With every new experiment comes new learnings, including hundreds, if not thousands, of things out of Trials of Tatooine. Skywalker Sound works hand-in-hand with ILMxLab, which means all the real sound effects from the Star Wars movies are used for the VR experience.
The next challenge for the ILMxLab team is bringing Vader’s pronounced breathing into the 360-degree sound environments that virtual reality platforms utilize. Even in Trials on Tatooine, which features lightsaber gameplay against squads of incoming storm troopers, audio plays an important role in directing the action within a VR story.
Using VR to see the future of film
ILMxLab technology is also helping filmmakers like Gareth Edwards bring Rogue One to life.

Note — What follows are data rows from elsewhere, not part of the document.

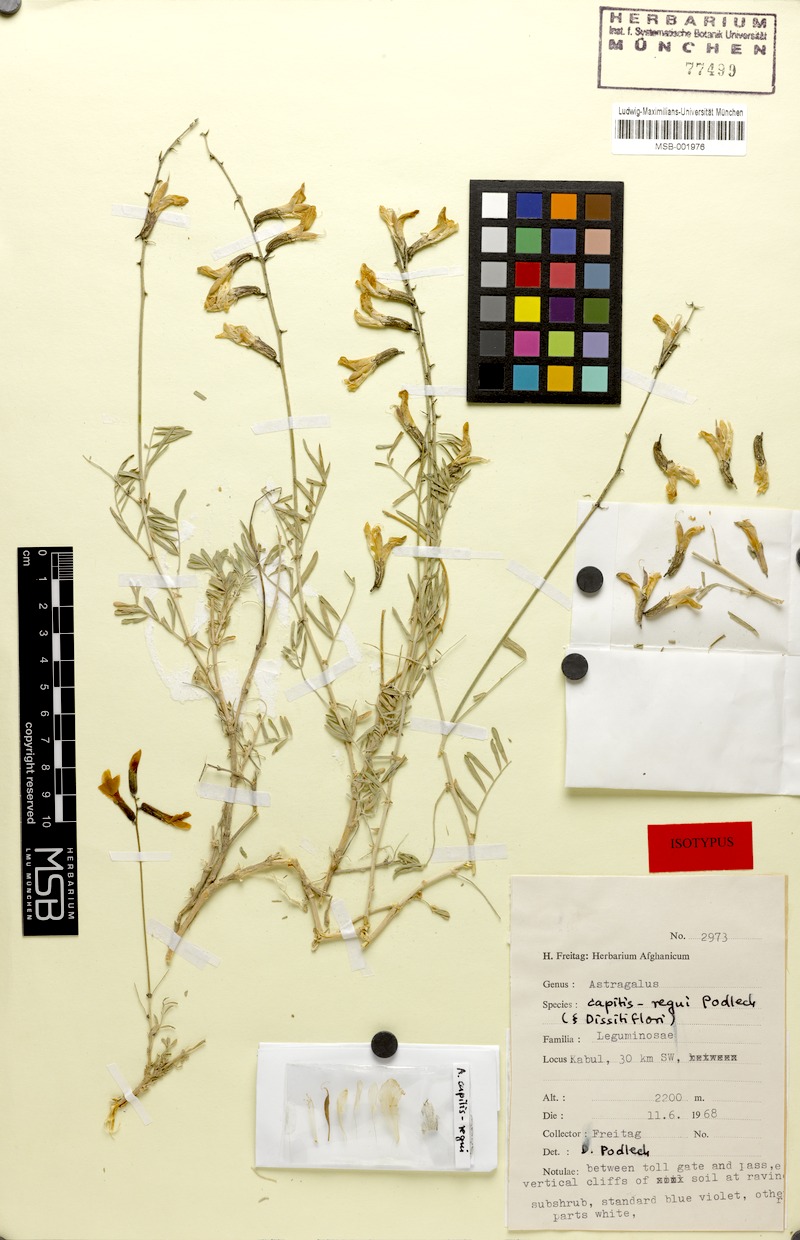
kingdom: Plantae
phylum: Tracheophyta
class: Magnoliopsida
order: Fabales
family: Fabaceae
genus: Astragalus
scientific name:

He used virtual reality to set up shots and explore sets before they were built, and in some cases step into environments that would only exist virtually through the magic of computer effects. VR is now being used in production of all the Star Wars films.
In San Francisco, ILMxLab has created the xDeck, which can create immersive environments by projecting 3D pixels on multiple walls. Think of it as a modern-day HoloDeck. This allows multiple people to step into the room and see what a set, or new character, or ship looks like. A similar DISH technology is used by Walt Disney Imagineering at their Los Angeles headquarters and at Walt Disney World in Orlando that’s helping Imagineers build new Star Wars attractions, rides and restaurants for the upcoming Star Wars lands at Disneyland and Disney World. ILMxLab is collaborating with these teams on those projects, as well.
ILMxLab is looking to the future — approximately three years forward, says Bredow — so that Lucasfilm and other ILM client companies can immerse users in VR, AR and mixed reality experiences that blend the best of the video game world and traditional filmmaking. While Bredow can’t predict exactly what the world will look like in three years, he does believe that we’re at the dawn of a new type of storytelling. And the team at ILMxLab hopes to be ahead of the curve as the entertainment world evolves.